Margaret Thatcher era mujer y demócrata. Se presentó a varias elecciones y las ganó limpiamente con un amplio respaldo de las trabajadoras y los trabajadores. ¿Por qué la odian tanto, pues? Porque no era obediente, y eso es una grave falta para el pensamiento único, que sólo ama a las mujeres sumisas, con la pata quebrada y en la casa común del pensamiento único progresista.
Su espíritu crítico explica que no haya sido una heroína. No era simplemente una mujer, sino además una gran feminista, que gustaba decir: "Si usted quiere que algo se diga, pídaselo a un hombre. Si usted quiere que algo se haga, pídaselo a una mujer". Y sin embargo, las feministas no sólo no la respetaron sino que le dedicaron una multitud de insultos. De hecho, la denigraron acusándola de… ¡no ser una mujer sino un hombre! No podía ser una dama sino una dama… de hierro.
Dirá usted: sus políticas fueron muy peculiares y contestadas. Veamos. Sin duda recibió una gran contestación en la calle y los medios de comunicación, dos ámbitos donde refulge el progresismo, y donde es difícil encontrar voces discordantes. Sin embargo, "la calle" aquí, como siempre, no quiere decir "la gente", ni "el pueblo" sino la movilización a cargo de la izquierda y en torno a sus tópicos.
Política económica
Además, tampoco las medidas de la Thatcher fueron tan extraordinarias.
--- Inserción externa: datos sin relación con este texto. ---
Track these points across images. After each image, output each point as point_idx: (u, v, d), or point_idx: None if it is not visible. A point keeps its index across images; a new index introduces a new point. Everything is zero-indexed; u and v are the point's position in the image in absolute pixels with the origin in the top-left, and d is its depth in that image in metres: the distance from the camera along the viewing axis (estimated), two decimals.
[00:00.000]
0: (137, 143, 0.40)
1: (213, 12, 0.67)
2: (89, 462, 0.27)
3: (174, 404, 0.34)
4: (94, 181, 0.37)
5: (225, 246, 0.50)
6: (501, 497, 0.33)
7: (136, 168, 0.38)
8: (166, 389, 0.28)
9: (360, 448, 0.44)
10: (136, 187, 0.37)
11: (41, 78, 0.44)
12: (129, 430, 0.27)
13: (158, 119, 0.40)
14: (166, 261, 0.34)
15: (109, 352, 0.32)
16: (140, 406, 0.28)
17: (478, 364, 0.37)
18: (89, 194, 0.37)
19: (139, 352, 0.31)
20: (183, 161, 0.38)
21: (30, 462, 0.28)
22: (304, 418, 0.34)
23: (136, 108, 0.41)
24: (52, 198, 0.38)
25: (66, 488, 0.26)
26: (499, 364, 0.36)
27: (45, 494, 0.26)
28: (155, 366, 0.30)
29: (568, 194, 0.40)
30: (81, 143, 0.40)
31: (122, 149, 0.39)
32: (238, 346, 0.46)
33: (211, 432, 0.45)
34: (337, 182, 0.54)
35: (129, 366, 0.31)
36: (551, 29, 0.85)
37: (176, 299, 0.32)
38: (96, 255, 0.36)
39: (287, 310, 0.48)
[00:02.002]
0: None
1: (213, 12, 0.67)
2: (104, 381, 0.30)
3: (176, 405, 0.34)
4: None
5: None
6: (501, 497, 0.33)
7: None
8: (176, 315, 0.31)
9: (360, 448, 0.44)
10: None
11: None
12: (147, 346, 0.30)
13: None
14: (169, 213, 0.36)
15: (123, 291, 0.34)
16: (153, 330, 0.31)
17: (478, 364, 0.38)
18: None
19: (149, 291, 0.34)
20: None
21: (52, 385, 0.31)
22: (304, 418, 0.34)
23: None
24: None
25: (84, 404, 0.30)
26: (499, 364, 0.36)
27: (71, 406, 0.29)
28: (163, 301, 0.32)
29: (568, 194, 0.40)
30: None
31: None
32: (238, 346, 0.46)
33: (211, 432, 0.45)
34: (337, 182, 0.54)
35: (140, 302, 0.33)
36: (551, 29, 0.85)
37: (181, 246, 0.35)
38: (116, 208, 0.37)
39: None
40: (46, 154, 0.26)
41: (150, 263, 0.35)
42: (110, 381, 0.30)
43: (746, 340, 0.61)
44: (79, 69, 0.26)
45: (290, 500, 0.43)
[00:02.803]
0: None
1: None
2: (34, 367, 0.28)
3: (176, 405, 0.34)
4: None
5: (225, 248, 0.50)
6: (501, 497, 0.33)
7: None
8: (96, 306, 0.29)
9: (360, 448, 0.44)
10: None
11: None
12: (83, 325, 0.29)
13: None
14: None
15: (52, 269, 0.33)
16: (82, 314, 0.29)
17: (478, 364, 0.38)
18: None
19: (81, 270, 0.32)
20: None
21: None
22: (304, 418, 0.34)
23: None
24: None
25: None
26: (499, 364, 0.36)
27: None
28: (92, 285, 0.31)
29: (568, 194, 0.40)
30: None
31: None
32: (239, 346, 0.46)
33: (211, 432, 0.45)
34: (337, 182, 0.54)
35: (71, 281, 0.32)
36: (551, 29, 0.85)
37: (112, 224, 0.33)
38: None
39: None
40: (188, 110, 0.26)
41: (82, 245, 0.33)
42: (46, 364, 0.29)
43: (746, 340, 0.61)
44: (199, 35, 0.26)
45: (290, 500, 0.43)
Es verdad que privatizó empresas públicas, pero esa medida no fue excesivamente original. De hecho, en su tiempo todos los gobernantes la adoptaron. A menudo se olvida que en España no fueron los conservadores los que privatizaron el INI, sino los socialistas bajo el mando de Felipe González, a quien jamás la izquierda denostó llamándolo "ultraliberal", que es lo más suave que le dijeron a la jefa del gobierno británico en esos años, y después.
No es, en efecto, su agenda de política económica la que la convirtió en la bestia negra de los progresistas. De hecho, ella subió los impuestos, pero al progresismo le dio igual. La gestión concreta de sus gobiernos tuvo desde el punto de vista liberal sus luces y sus sombras, y la izquierda pudo haberse aprovechado de las segundas, de su intervencionismo y su nacionalismo, que desplegó en la Guerra de las Malvinas, originada por la dictadura militar de mi país natal. Pero no lo hizo nunca. En cambio, siempre le negó a Margaret Thatcher el pan y la sal.
¿Por qué? Porque, repito, no obedecía y además le daba igual. Si consideraba que el general Pinochet había sido un amigo de Gran Bretaña, lo apoyaba sin que le importara la catarata de insultos que recibió. Por cierto, muchos progresistas que la pusieron a caer de un burro consideraban que Pinochet era un dictador pero Fidel Castro no: son ellos los que, según han ido muriendo, han recibido incontables elogios por su "compromiso".
Thatcher estaba comprometida, pero no con las ideas que el progresismo aprueba, y esto resulta imperdonable. Con todos sus defectos, que los tuvo, la señora Thatcher siempre defendió la misma posición frente al comunismo: es un sistema empobrecedor y criminal. No hallará usted muchos otros políticos que hayan planteado y sostenido de modo coherente este punto de vista, sobre todo antes de 1989. Después cayó el comunismo y hasta muchos izquierdistas hubieron de aceptar que, efectivamente, sus ideas se habían concretado en dictaduras asesinas. Thatcher lo dijo siempre, como lo dijeron siempre Ronald Reagan y Juan Pablo II, que forman con ella el trío que más detesta el pensamiento antiliberal, precisamente por eso, porque cuando cayó el Muro de Berlín, las trabajadoras y los trabajadores no se acordaron de los políticos de la izquierda, no se acordaron de los socialistas, los sindicalistas y los comunistas que tantos paños calientes habían aplicado a las autoridades que los habían oprimido durante décadas. Se acordaron, en cambio, del presidente americano, del Papa polaco… y de esa política inglesa que murió ayer. Descanse en paz.